Me parece una exposición espectacular. Aquí te puede dar el Síndrome de Stendhal. Hay tanta belleza…»

Busca Niña Vero, rápido, un poco de consuelo frente al horror: lo encuentra en la serie de palomas que el artista andaluz convirtió asimismo en símbolo. El de la paz, tan reconocible como la denuncia de la violencia que es el Guernica. Ella misma lleva una chapa con ese símbolo (además de un pañuelo comprado en el Monte Sinaí). «La catarsis del artista es ser mensajero de belleza, de paz, de esperanza. Los artistas debemos aportar. Tener esta exposición en Burgos es una maravilla. Pero es una pena que no se apueste más por los artistas locales». Junto a la serie de retratos de mujeres, reflexiona Vero: «Las amó a todas, aunque las hizo sufrir.Algunas se suicidaron por su culpa. El sexo y la muerte están muy presentes en Picasso. Amantes, ídolos, musas, felpudos… Fueron las más bellas de su época. A través de sus cuadros entraba en su alma. Podía elevarlas o humillarlas».

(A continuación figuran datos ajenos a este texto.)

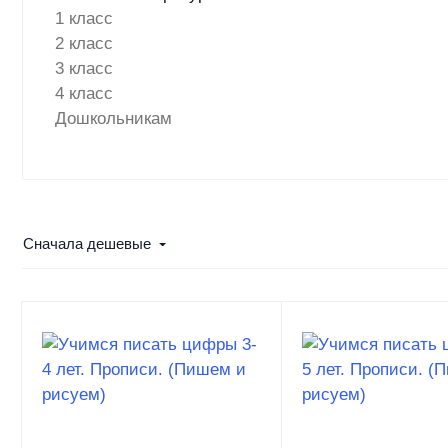
1 класс
2 класс
3 класс
4 класс
Дошкольникам
Сначала дешевые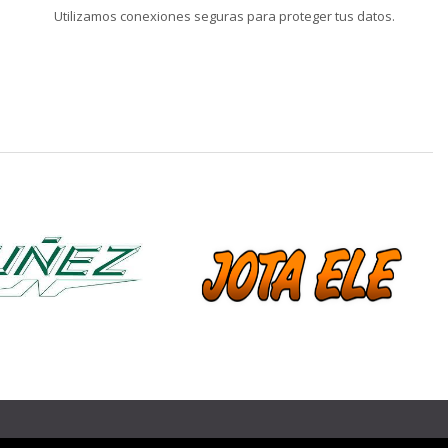
Utilizamos conexiones seguras para proteger tus datos.
❯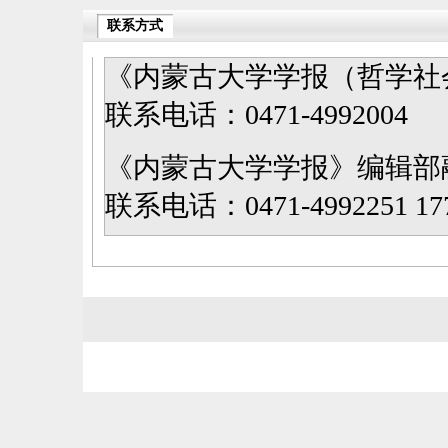
联系方式
《内蒙古大学学报（哲学社
联系电话：0471-4992004
《内蒙古大学学报》编辑部
联系电话：0471-4992251 177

Hace Niña Vero otra de esas cabriolas suyas, pura elasticidad, acaso imaginando que posa para el genio malagueño. Éste la hubiera retratado a las mil maravillas -movimiento incluido-. También hubiera plasmado la esencia de su alma: vitalidad y alegría. Se despide con una sonrisa volviendo a leer la frase de Picasso que recibe al visitante de la exposición que se exhibe en la sala Valentín Palencia de la Catedral: «El arte es una mentira que nos hace ver la verdad». Parece deslizarse Vero por los corredores del templo mientras se va diciendo para sí misma que sólo la inocencia y la alegría nos salvarán.

«Aquí hay muchísimo amor»

‘Rostro (Marie-Thérèse)’ (Lápiz litográfico sobre piedra estampada con tinta negra papel de Japón). 1928

Niña Vero. / Luis López Araico

Niña Vero se detiene frente al retrato que Picasso hizo de Marie-Thérèse Walter, la joven que irrumpió en la vida del artista cuando éste aún estaba casado con Olga Khokhlova, su primera esposa. «Aquí hay muchísimo amor. Es una preciosidad. Se ve la caricia del lapicero», apunta mientras, con la mano y sobre el aire, roza ese rostro con ternura y admiración; con suavidad de seda. Fue aquella una mujer importante en la vida de Picasso, como explica Paloma Alarcó, comisaria de la muestra, en el espléndido catálogo de la misma. «Desde la llegada de Marie-Thérèse Walter a la vida de Picasso, la compañera secreta del artista adopta el papel principal en muchas de sus obras». Y cita la litografía que tanto ha gustado a Verónica: «Su cara todavía muy clasicista cubre toda la superficie de la estampa». Será a partir de finales de 1920 y en los años 1930 «cuando Picasso despliega una creciente distorsión de la fisonomía humana. Las distintas partes del rostro humano se desplazan sistemáticamente para recrearlas de frente y de perfil, desde múltiples perspectivas simultáneas. Lo comprobamos en Mujer con sombrero del 12 de febrero de 1938 y en la pintura del mismo título del 18 de junio de 1939, que son efigies de la rubia Marie-Thérèse con un aire inquietante y armonioso a la vez. En los variados retratos de Dora Maar, pintados entre 1936 y 1942, Picasso incrementa todavía más su radicalismo formal, y en Cabeza de mujer con sombrero, fechado el 13 de mayo de 1941, se vale de diversas estrategias de distorsión y dislocación del rostro que marcaron el punto de máxima violencia en su obra».